READING TEXT:
Benjamin Franklin Papers
Documents filtered by: Author="Franklin, Benjamin" AND Correspondent="Franklin, Benjamin" AND Correspondent="Galloway, Joseph"
sorted by: author
Permanent link for this document:
https://founders.archives.gov/documents/Franklin/01-07-02-0161

From Benjamin Franklin to Joseph Galloway, 17 February 1758

To Joseph Galloway

ALS: Yale University Library

London, Feb. 17. 1758

Dear Sir,

I received your Favour of December 5th. by Mr. Hunt;9 but the Papers refer’d to are not yet come to hand, being in his Chest that is still at Bristol.

INFORMATION SHOWN:
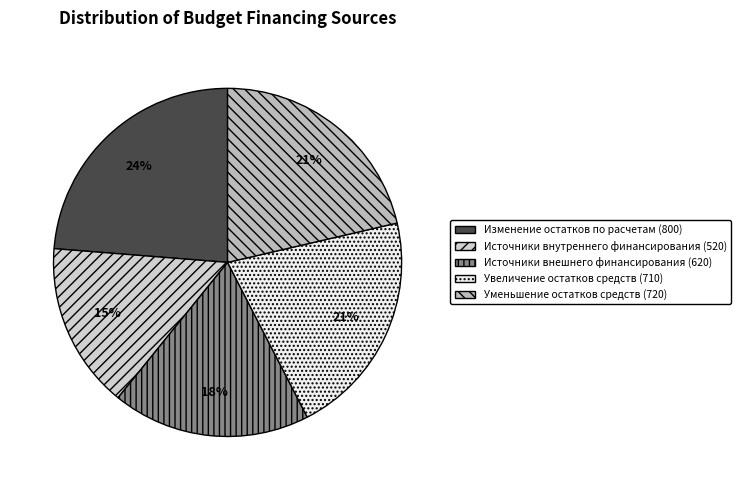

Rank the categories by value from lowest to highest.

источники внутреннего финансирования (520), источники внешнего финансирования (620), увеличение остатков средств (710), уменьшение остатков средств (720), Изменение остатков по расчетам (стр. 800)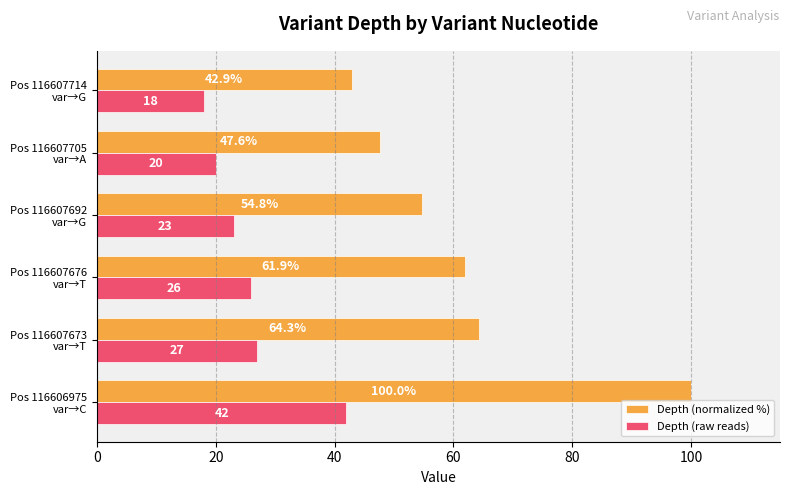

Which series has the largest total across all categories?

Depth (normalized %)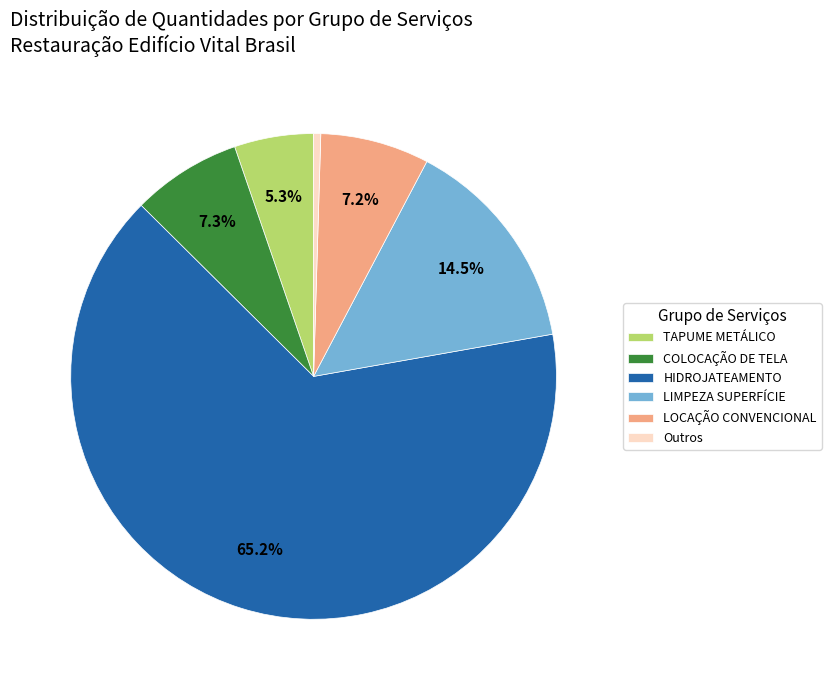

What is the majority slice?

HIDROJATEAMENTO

YOUR INSTRUCTIONS: In the Franklin letter page, restate verbatim the passage that starts at the words "From Benjamin Franklin" and stops after "still at Bristol.".

RESULT FOR THIS EXERCISE:
From Benjamin Franklin to Joseph Galloway, 17 February 1758

To Joseph Galloway

ALS: Yale University Library

London, Feb. 17. 1758

Dear Sir,

I received your Favour of December 5th. by Mr. Hunt;9 but the Papers refer’d to are not yet come to hand, being in his Chest that is still at Bristol.